Obra de arte de padre suspeito de abusos em pano de fundo
A celebração desta quinta-feira foi integrada no calendário diário de missas do Santuário de Fátima e, por isso, decorreu na Basílica da Santíssima Trindade — onde acontecem as missas das 11h diariamente. A coincidência acabou por fazer com que toda a celebração acontecesse com a grande obra do padre jesuíta Marko Rupnik, que está sob suspeitas de abusos, como pano de fundo.
Rupnik, padre e artista esloveno, é o autor do enorme painel dourado que ornamenta o presbitério da Basílica da Santíssima Trindade e que se tornou num dos ícones do Santuário de Fátima — mas, ao longo dos últimos anos, tem enfrentado múltiplas acusações de crimes sexuais cometidos por Rupnik contra várias mulheres, incluindo uma dezena de freiras.
Em 2021, a Companhia de Jesus deu início a uma investigação de fundo a Rupnik.
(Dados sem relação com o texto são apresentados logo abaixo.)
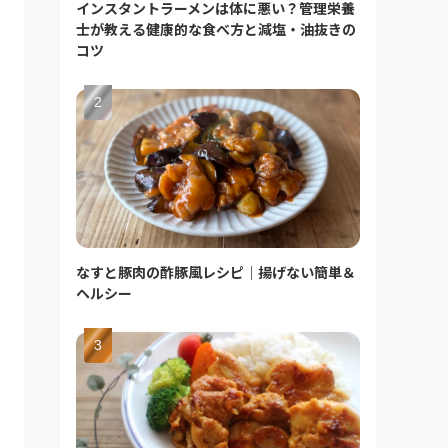
インスタントラーメンは体に悪い？管理栄養
士が教える健康的な食べ方と減塩・油抜きの
コツ
なすと豚肉の酢豚風レシピ｜揚げない簡単＆
ヘルシー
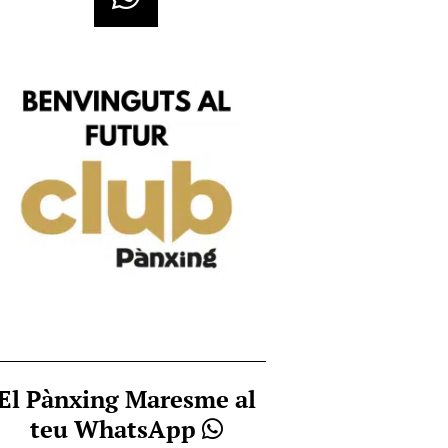
El Pànxing Maresme al
teu WhatsApp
No final do ano passado, os jesuítas anunciaram que Rupnik se encontra impedido de exercer o ministério sacerdotal. Mais recentemente, soube-se também que, além das acusações de abusos contra mulheres, poderá estar em causa também um crime contra uma pessoa com menos de 18 anos de idade.
Rupnik é autor de inúmeras obras de arte espalhadas por várias igrejas e templos católicos por todo o mundo. O Santuário de Lourdes, em França, por exemplo, está a ponderar retirar os painéis da autoria do ateliê de Rupnik da fachada da basílica.